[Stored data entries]
———

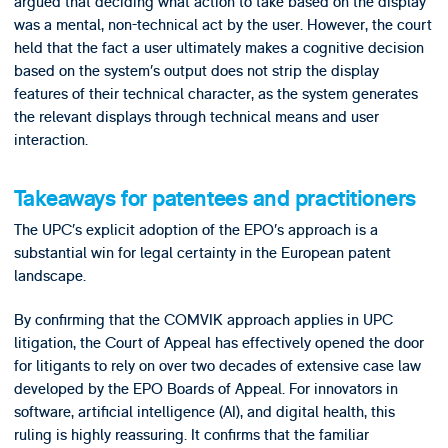
argued that deciding what action to take based on the display
was a mental, non-technical act by the user. However, the court
held that the fact a user ultimately makes a cognitive decision
based on the system’s output does not strip the display
features of their technical character, as the system generates
the relevant displays through technical means and user
interaction.
Takeaways for patentees and practitioners
The UPC’s explicit adoption of the EPO’s approach is a
substantial win for legal certainty in the European patent
landscape.
By confirming that the COMVIK approach applies in UPC
litigation, the Court of Appeal has effectively opened the door
for litigants to rely on over two decades of extensive case law
developed by the EPO Boards of Appeal. For innovators in
software, artificial intelligence (AI), and digital health, this
ruling is highly reassuring. It confirms that the familiar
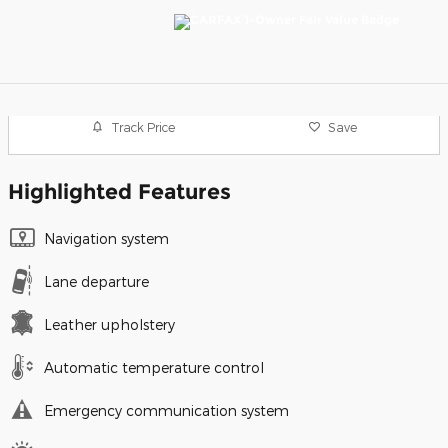
Track Price
Save
Highlighted Features
Navigation system
Lane departure
Leather upholstery
Automatic temperature control
Emergency communication system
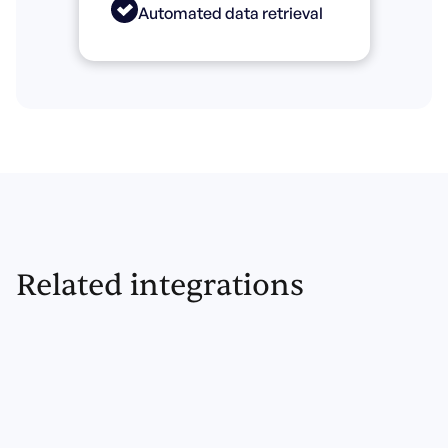
Automated data retrieval
Related integrations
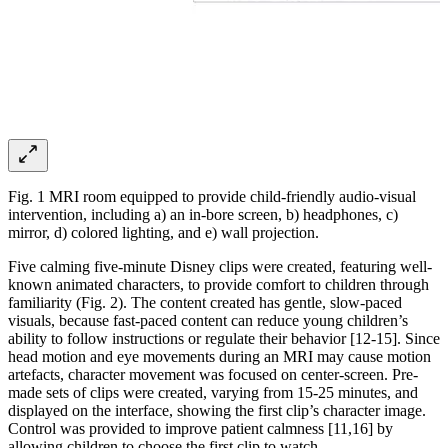
Fig. 1 MRI room equipped to provide child-friendly audio-visual
intervention, including a) an in-bore screen, b) headphones, c)
mirror, d) colored lighting, and e) wall projection.
Five calming five-minute Disney clips were created, featuring well-
known animated characters, to provide comfort to children through
familiarity (Fig. 2). The content created has gentle, slow-paced
visuals, because fast-paced content can reduce young children’s
ability to follow instructions or regulate their behavior [12-15]. Since
head motion and eye movements during an MRI may cause motion
artefacts, character movement was focused on center-screen. Pre-
made sets of clips were created, varying from 15-25 minutes, and
displayed on the interface, showing the first clip’s character image.
Control was provided to improve patient calmness [11,16] by
allowing children to choose the first clip to watch.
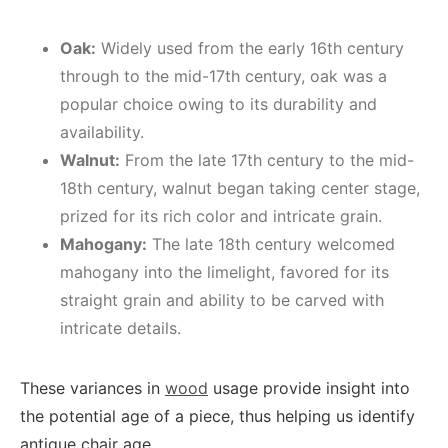
Oak:
Widely used from the early 16th century
through to the mid-17th century, oak was a
popular choice owing to its durability and
availability.
Walnut:
From the late 17th century to the mid-
18th century, walnut began taking center stage,
prized for its rich color and intricate grain.
Mahogany:
The late 18th century welcomed
mahogany into the limelight, favored for its
straight grain and ability to be carved with
intricate details.
These variances in
wood
usage provide insight into
the potential age of a piece, thus helping us identify
antique chair age.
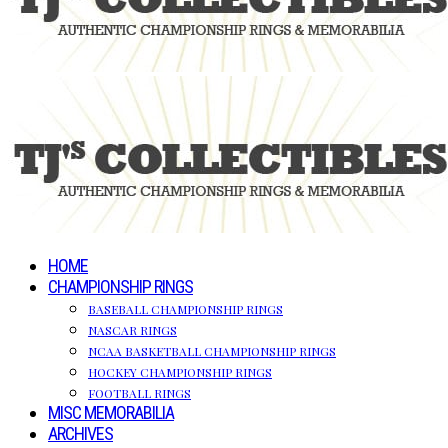
HOME
CHAMPIONSHIP RINGS
BASEBALL CHAMPIONSHIP RINGS
NASCAR RINGS
NCAA BASKETBALL CHAMPIONSHIP RINGS
HOCKEY CHAMPIONSHIP RINGS
FOOTBALL RINGS
MISC MEMORABILIA
ARCHIVES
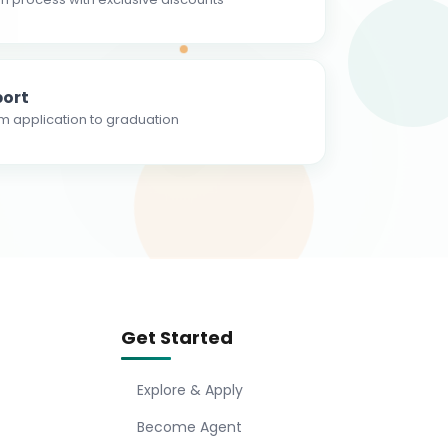
ort
m application to graduation
Get Started
Explore & Apply
Become Agent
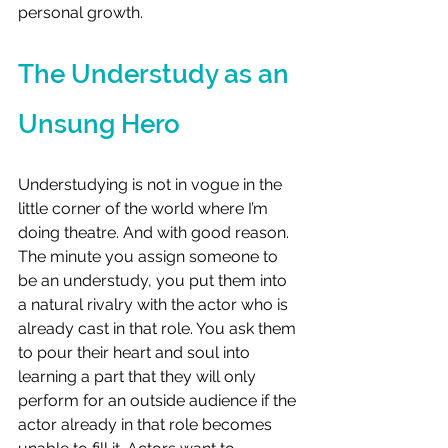
personal growth.
The Understudy as an 
Unsung Hero
Understudying is not in vogue in the 
little corner of the world where I’m 
doing theatre. And with good reason. 
The minute you assign someone to 
be an understudy, you put them into 
a natural rivalry with the actor who is 
already cast in that role. You ask them 
to pour their heart and soul into 
learning a part that they will only 
perform for an outside audience if the 
actor already in that role becomes 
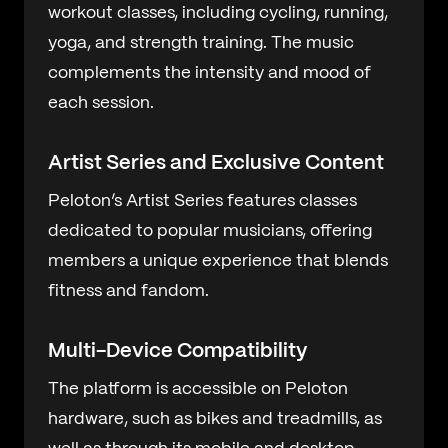
workout classes, including cycling, running,
yoga, and strength training. The music
complements the intensity and mood of
each session.
Artist Series and Exclusive Content
Peloton’s Artist Series features classes
dedicated to popular musicians, offering
members a unique experience that blends
fitness and fandom.
Multi-Device Compatibility
The platform is accessible on Peloton
hardware, such as bikes and treadmills, as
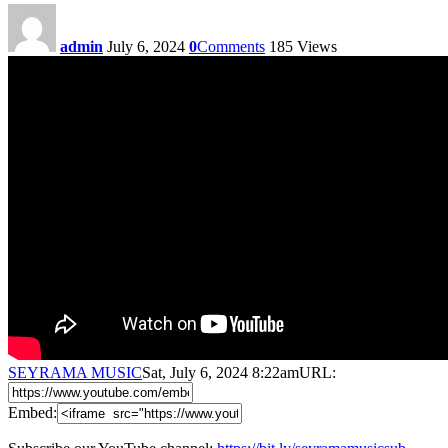
admin
July 6, 2024
0
Comments
185
Views
SEYRAMA MUSIC
Sat, July 6, 2024 8:22am
URL:
Embed:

———

§ What to do
Write out every line of text in the listing above exactly as it appears, and leave out the pictures.

§ Answer box
argued that deciding what action to take based on the display
was a mental, non-technical act by the user. However, the court
held that the fact a user ultimately makes a cognitive decision
based on the system’s output does not strip the display
features of their technical character, as the system generates
the relevant displays through technical means and user
interaction.
Takeaways for patentees and practitioners
The UPC’s explicit adoption of the EPO’s approach is a
substantial win for legal certainty in the European patent
landscape.
By confirming that the COMVIK approach applies in UPC
litigation, the Court of Appeal has effectively opened the door
for litigants to rely on over two decades of extensive case law
developed by the EPO Boards of Appeal. For innovators in
software, artificial intelligence (AI), and digital health, this
ruling is highly reassuring. It confirms that the familiar
Track Price
Save
Highlighted Features
Navigation system
Lane departure
Leather upholstery
Automatic temperature control
Emergency communication system
Automated data retrieval
Related integrations
Fig. 1 MRI room equipped to provide child-friendly audio-visual
intervention, including a) an in-bore screen, b) headphones, c)
mirror, d) colored lighting, and e) wall projection.
Five calming five-minute Disney clips were created, featuring well-
known animated characters, to provide comfort to children through
familiarity (Fig. 2). The content created has gentle, slow-paced
visuals, because fast-paced content can reduce young children’s
ability to follow instructions or regulate their behavior [12-15]. Since
head motion and eye movements during an MRI may cause motion
artefacts, character movement was focused on center-screen. Pre-
made sets of clips were created, varying from 15-25 minutes, and
displayed on the interface, showing the first clip’s character image.
Control was provided to improve patient calmness [11,16] by
allowing children to choose the first clip to watch.
Oak:
Widely used from the early 16th century
through to the mid-17th century, oak was a
popular choice owing to its durability and
availability.
Walnut:
From the late 17th century to the mid-
18th century, walnut began taking center stage,
prized for its rich color and intricate grain.
Mahogany:
The late 18th century welcomed
mahogany into the limelight, favored for its
straight grain and ability to be carved with
intricate details.
These variances in
wood
usage provide insight into
the potential age of a piece, thus helping us identify
antique chair age.
HOME
CHAMPIONSHIP RINGS
BASEBALL CHAMPIONSHIP RINGS
NASCAR RINGS
NCAA BASKETBALL CHAMPIONSHIP RINGS
HOCKEY CHAMPIONSHIP RINGS
FOOTBALL RINGS
MISC MEMORABILIA
ARCHIVES
ort
m application to graduation
Get Started
Explore & Apply
Become Agent
personal growth.
The Understudy as an 
Unsung Hero
Understudying is not in vogue in the 
little corner of the world where I’m 
doing theatre. And with good reason. 
The minute you assign someone to 
be an understudy, you put them into 
a natural rivalry with the actor who is 
already cast in that role. You ask them 
to pour their heart and soul into 
learning a part that they will only 
perform for an outside audience if the 
actor already in that role becomes 
workout classes, including cycling, running,
yoga, and strength training. The music
complements the intensity and mood of
each session.
Artist Series and Exclusive Content
Peloton’s Artist Series features classes
dedicated to popular musicians, offering
members a unique experience that blends
fitness and fandom.
Multi-Device Compatibility
The platform is accessible on Peloton
hardware, such as bikes and treadmills, as
admin
July 6, 2024
0
Comments
185
Views
SEYRAMA MUSIC
Sat, July 6, 2024 8:22am
URL:
Embed:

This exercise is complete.